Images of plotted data
——
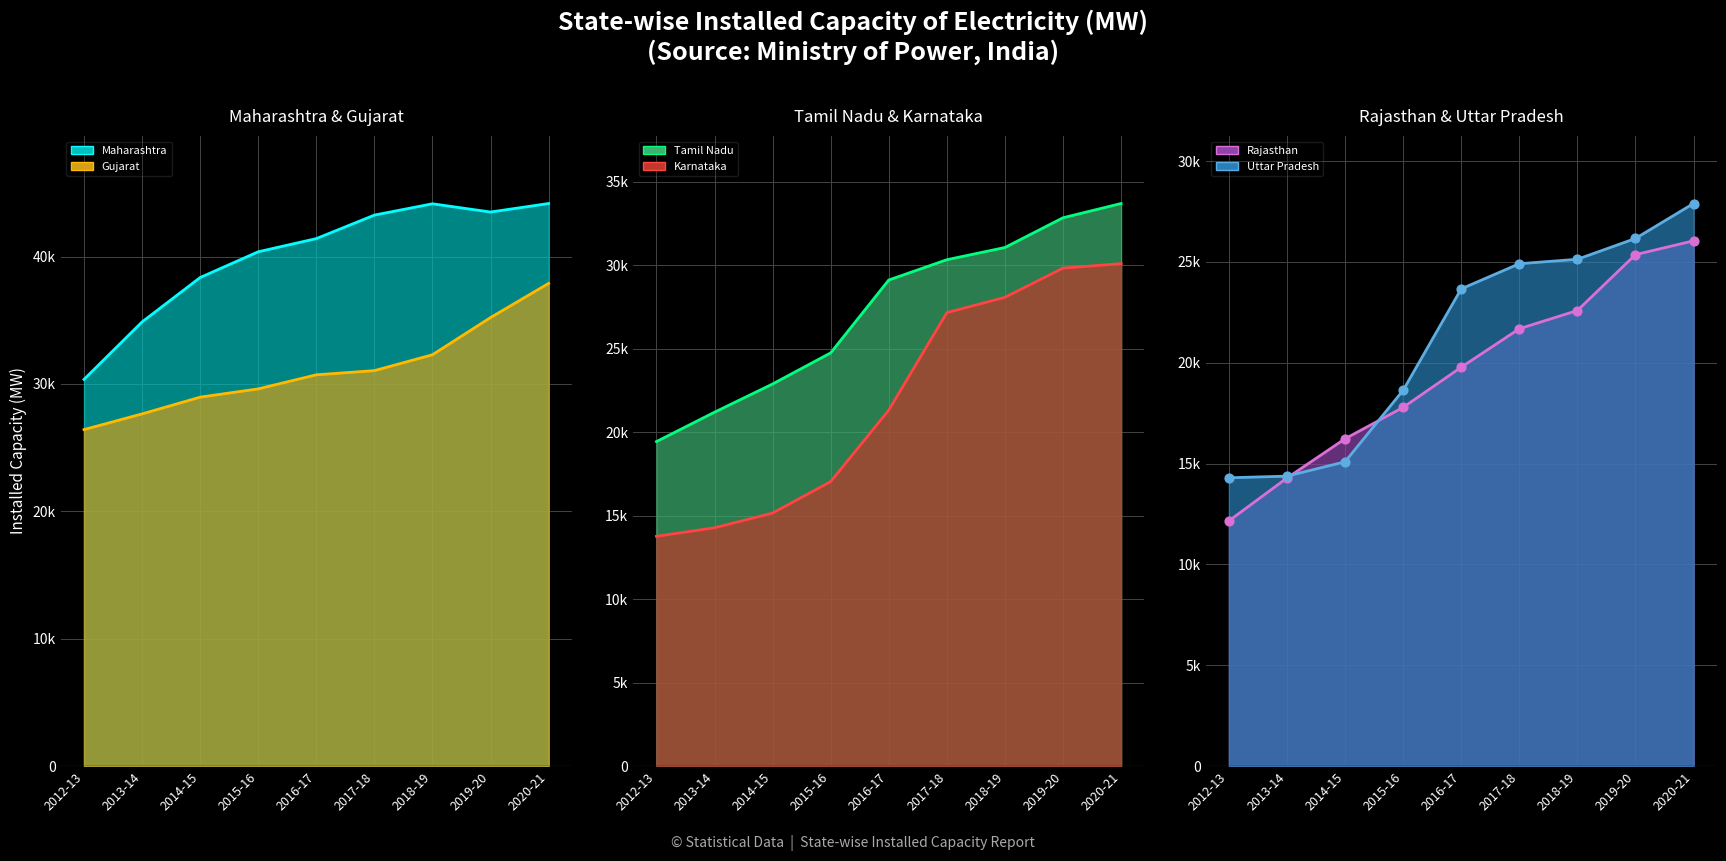

Is the value of Karnataka at 2016-17 greater than the value of Rajasthan at 2013-14?

Yes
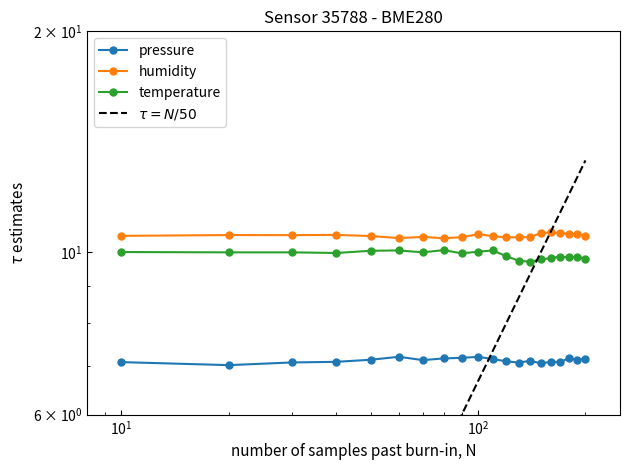

Which series has the largest range (max minus min)?

temperature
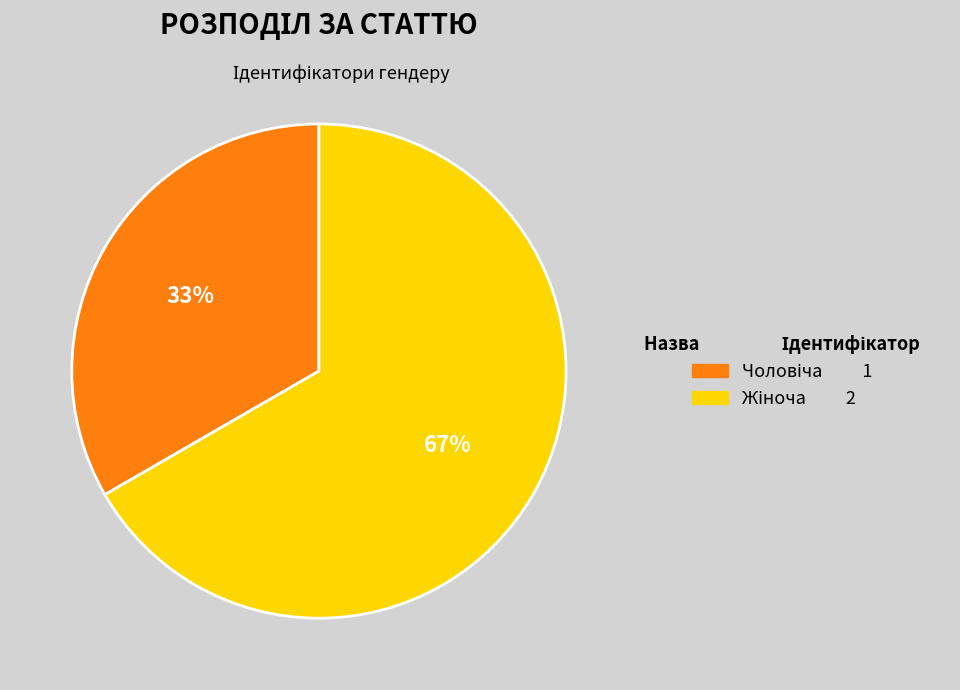

To the nearest percent, what is the average slice percentage?

50%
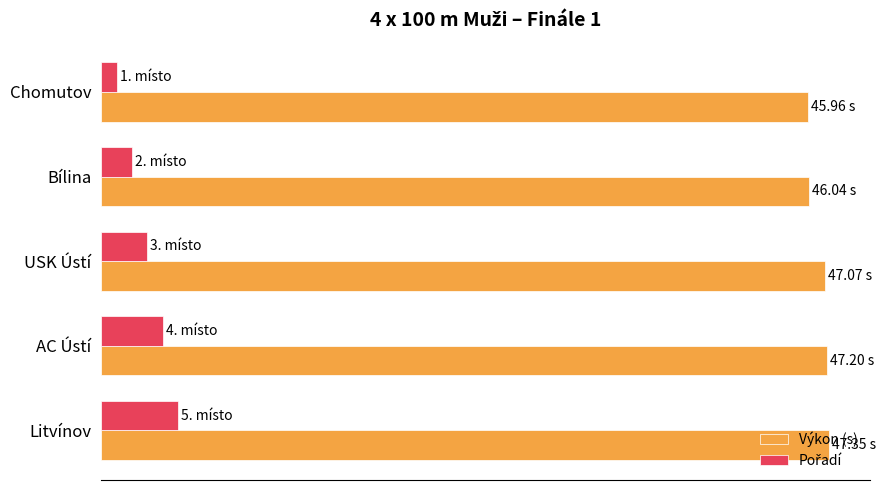

Rank the series by their maximum value, from lowest to highest.

Pořadí, Výkon (s)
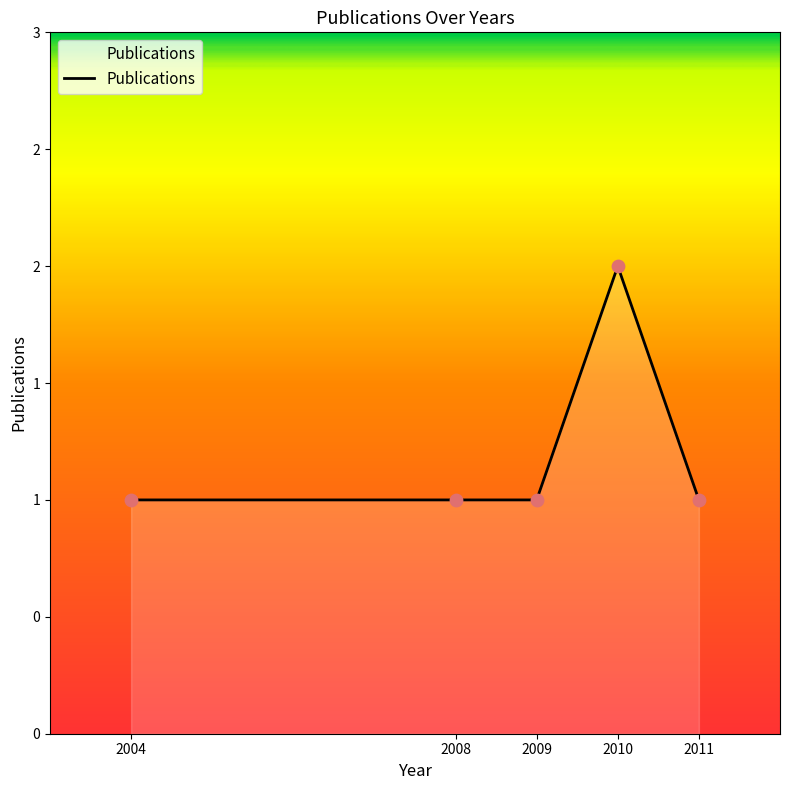

Between 2004 and 2010, which is larger?

2010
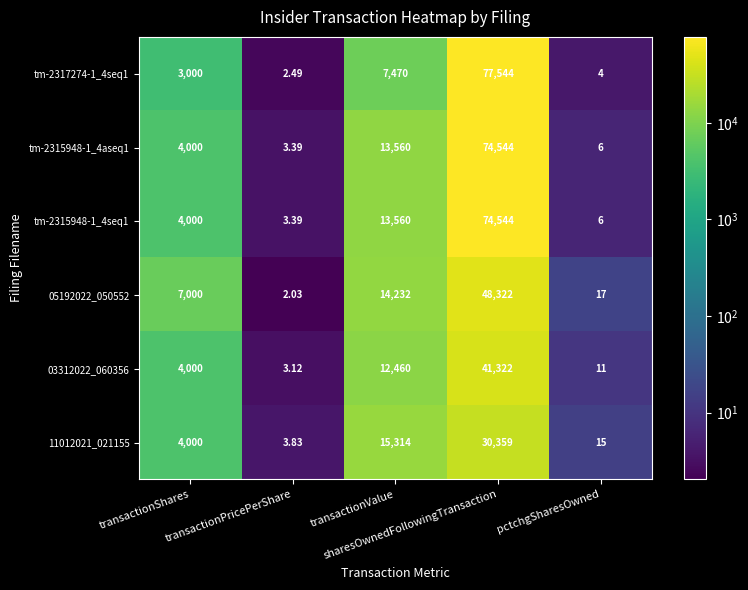

Reading left to right, extract all data points from this chart.

tm-2317274-1_4seq1: transactionShares=3000.0	transactionPricePerShare=2.5	transactionValue=7470.0	sharesOwnedFollowingTransaction=77544.0	pctchgSharesOwned=4.0
tm-2315948-1_4aseq1: transactionShares=4000.0	transactionPricePerShare=3.4	transactionValue=13560.0	sharesOwnedFollowingTransaction=74544.0	pctchgSharesOwned=6.0
tm-2315948-1_4seq1: transactionShares=4000.0	transactionPricePerShare=3.4	transactionValue=13560.0	sharesOwnedFollowingTransaction=74544.0	pctchgSharesOwned=6.0
05192022_050552: transactionShares=7000.0	transactionPricePerShare=2.0	transactionValue=14232.0	sharesOwnedFollowingTransaction=48322.0	pctchgSharesOwned=17.0
03312022_060356: transactionShares=4000.0	transactionPricePerShare=3.1	transactionValue=12460.0	sharesOwnedFollowingTransaction=41322.0	pctchgSharesOwned=11.0
11012021_021155: transactionShares=4000.0	transactionPricePerShare=3.8	transactionValue=15314.0	sharesOwnedFollowingTransaction=30359.0	pctchgSharesOwned=15.0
——
Work to complete
Turn every line of the rows above into a numbered list, skipping blank lines. Leave the pictures out.

Task result
1. Is the value of Karnataka at 2016-17 greater than the value of Rajasthan at 2013-14?
2. Yes
3. Which series has the largest range (max minus min)?
4. temperature
5. To the nearest percent, what is the average slice percentage?
6. 50%
7. Rank the series by their maximum value, from lowest to highest.
8. Pořadí, Výkon (s)
9. Between 2004 and 2010, which is larger?
10. 2010
11. Reading left to right, extract all data points from this chart.
12. tm-2317274-1_4seq1: transactionShares=3000.0	transactionPricePerShare=2.5	transactionValue=7470.0	sharesOwnedFollowingTransaction=77544.0	pctchgSharesOwned=4.0
13. tm-2315948-1_4aseq1: transactionShares=4000.0	transactionPricePerShare=3.4	transactionValue=13560.0	sharesOwnedFollowingTransaction=74544.0	pctchgSharesOwned=6.0
14. tm-2315948-1_4seq1: transactionShares=4000.0	transactionPricePerShare=3.4	transactionValue=13560.0	sharesOwnedFollowingTransaction=74544.0	pctchgSharesOwned=6.0
15. 05192022_050552: transactionShares=7000.0	transactionPricePerShare=2.0	transactionValue=14232.0	sharesOwnedFollowingTransaction=48322.0	pctchgSharesOwned=17.0
16. 03312022_060356: transactionShares=4000.0	transactionPricePerShare=3.1	transactionValue=12460.0	sharesOwnedFollowingTransaction=41322.0	pctchgSharesOwned=11.0
17. 11012021_021155: transactionShares=4000.0	transactionPricePerShare=3.8	transactionValue=15314.0	sharesOwnedFollowingTransaction=30359.0	pctchgSharesOwned=15.0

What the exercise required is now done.